HOUSTON (Reuters) -U.S. Vice President Kamala Harris understands natural gas prices will rise if fracking is banned, industry executives said on Tuesday, explaining their confidence that the Democratic candidate will not ban the production method if she becomes president.

Fracking, a major industry in battleground state Pennsylvania, has become a big issue in the presidential campaign. Harris opposed fracking as a U.S. senator from California, but now she says she would not ban it on federal lands as president.

“I think she is changing her views,” Baker Hughes oil field services Chief Executive Officer Lorenzo Simonelli said on the sidelines of the GasTech conference in Houston, when asked about Harris.

A spokesperson for Harris said she would not ban fracking, and referred to her comments in a recent debate where she said: “I was the tie-breaking vote on the Inflation Reduction Act, which opened new leases for fracking. My position is that we have got to invest in diverse sources of energy so we reduce our reliance on foreign oil.”
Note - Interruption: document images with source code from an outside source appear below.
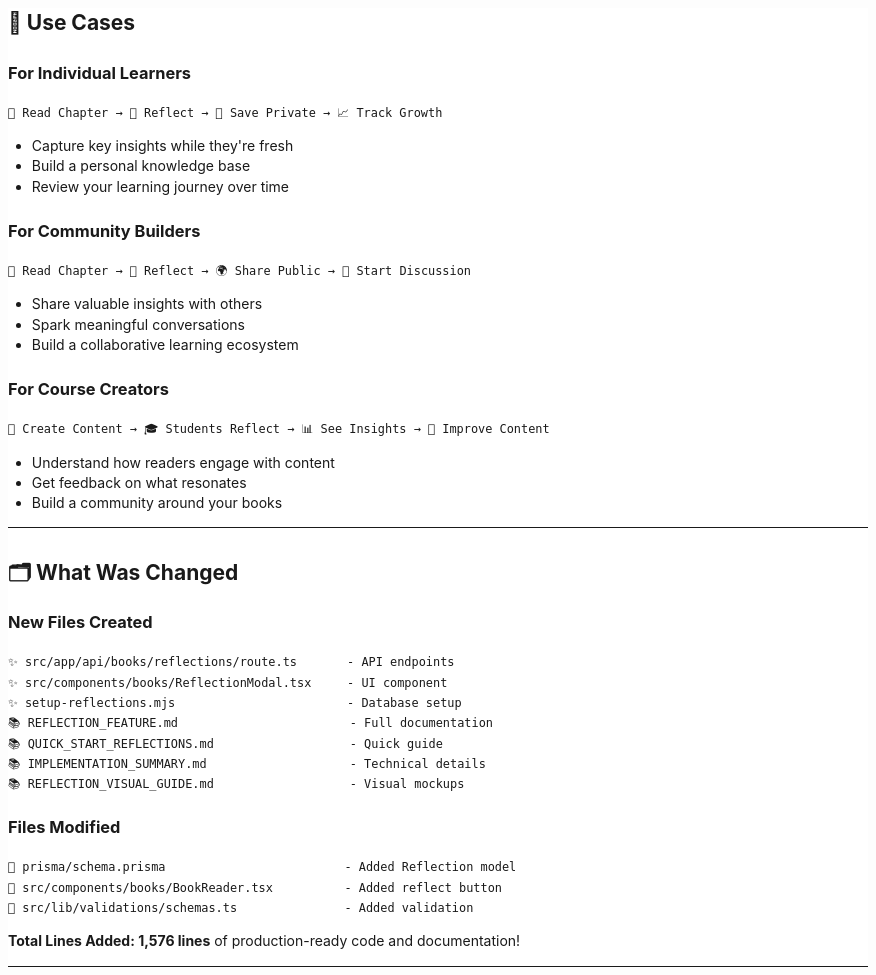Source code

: 
## 🎯 Use Cases

### For Individual Learners
```
📖 Read Chapter → 💭 Reflect → 💾 Save Private → 📈 Track Growth
```
- Capture key insights while they're fresh
- Build a personal knowledge base
- Review your learning journey over time

### For Community Builders
```
📖 Read Chapter → 💭 Reflect → 🌍 Share Public → 💬 Start Discussion
```
- Share valuable insights with others
- Spark meaningful conversations
- Build a collaborative learning ecosystem

### For Course Creators
```
📖 Create Content → 🎓 Students Reflect → 📊 See Insights → 🔄 Improve Content
```
- Understand how readers engage with content
- Get feedback on what resonates
- Build a community around your books

---

## 🗂️ What Was Changed

### New Files Created
```
✨ src/app/api/books/reflections/route.ts       - API endpoints
✨ src/components/books/ReflectionModal.tsx     - UI component
✨ setup-reflections.mjs                        - Database setup
📚 REFLECTION_FEATURE.md                        - Full documentation
📚 QUICK_START_REFLECTIONS.md                   - Quick guide
📚 IMPLEMENTATION_SUMMARY.md                    - Technical details
📚 REFLECTION_VISUAL_GUIDE.md                   - Visual mockups
```

### Files Modified
```
🔧 prisma/schema.prisma                         - Added Reflection model
🔧 src/components/books/BookReader.tsx          - Added reflect button
🔧 src/lib/validations/schemas.ts               - Added validation
```

**Total Lines Added: 1,576 lines** of production-ready code and documentation!

---
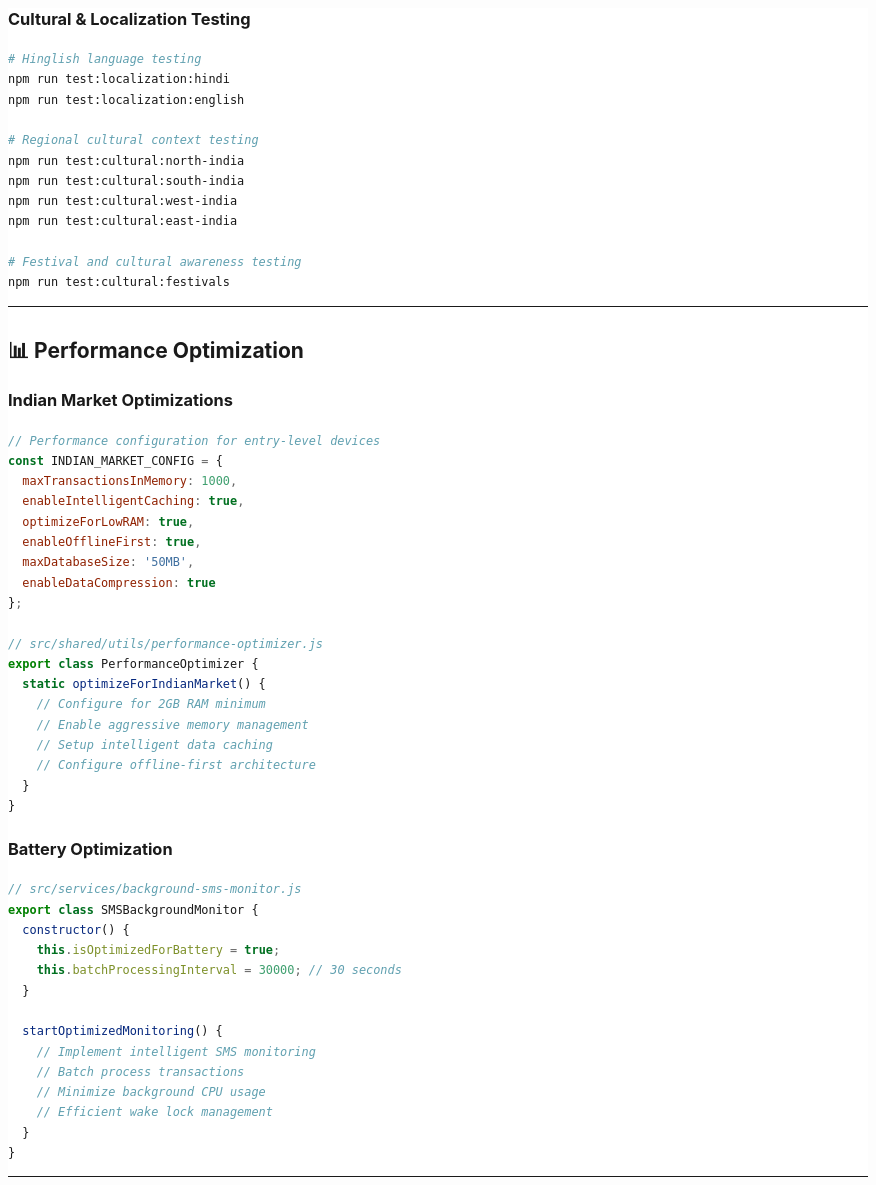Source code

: ### **Cultural & Localization Testing**
```bash
# Hinglish language testing
npm run test:localization:hindi
npm run test:localization:english

# Regional cultural context testing
npm run test:cultural:north-india
npm run test:cultural:south-india
npm run test:cultural:west-india
npm run test:cultural:east-india

# Festival and cultural awareness testing
npm run test:cultural:festivals
```

---

## 📊 **Performance Optimization**

### **Indian Market Optimizations**
```javascript
// Performance configuration for entry-level devices
const INDIAN_MARKET_CONFIG = {
  maxTransactionsInMemory: 1000,
  enableIntelligentCaching: true,
  optimizeForLowRAM: true,
  enableOfflineFirst: true,
  maxDatabaseSize: '50MB',
  enableDataCompression: true
};

// src/shared/utils/performance-optimizer.js
export class PerformanceOptimizer {
  static optimizeForIndianMarket() {
    // Configure for 2GB RAM minimum
    // Enable aggressive memory management
    // Setup intelligent data caching
    // Configure offline-first architecture
  }
}
```

### **Battery Optimization**
```javascript
// src/services/background-sms-monitor.js
export class SMSBackgroundMonitor {
  constructor() {
    this.isOptimizedForBattery = true;
    this.batchProcessingInterval = 30000; // 30 seconds
  }

  startOptimizedMonitoring() {
    // Implement intelligent SMS monitoring
    // Batch process transactions
    // Minimize background CPU usage
    // Efficient wake lock management
  }
}
```

---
Harris’s Republican rival, former President Donald Trump, supports fracking and says he believes Harris would seek to ban it.

The head of the largest U.S. liquefied natural gas (LNG) exporter, in a separate conversation at GasTech, said Harris had to pivot to being more open to fracking, because natural gas prices would be much higher without it.

Cheniere Energy CEO Jack Fusco, whose Sabine Pass facility in Louisiana is the largest U.S. LNG export plant, said he trusts Harris’s support of fracking unless proven otherwise and wants cooler heads to prevail on the energy transition debate.

Woodside CEO Meg O’Neill, whose Australian energy company is buying U.S. LNG plant developer Tellurian, voiced the same rationale.

“If you stop fracking in the U.S., it will be devastating for the economy,” O’Neill said. “I suspect the statements she made earlier were made without full understanding of the benefit and potential consequences.”

Harris is locked in a tight race with Trump, and both are campaigning hard in Pennsylvania, one of the nation’s largest producers of natural gas.

Several executives at the conference also called on the Biden administration to make it easier for U.S. companies to export LNG. The White House in January paused new LNG permits to consider the environmental impact.

“You gotta stop this crazy LNG pause from going forward,” said ConocoPhillips CEO Ryan Lance. A debate over whether one is pro or against fracking “is not the right question”, he added.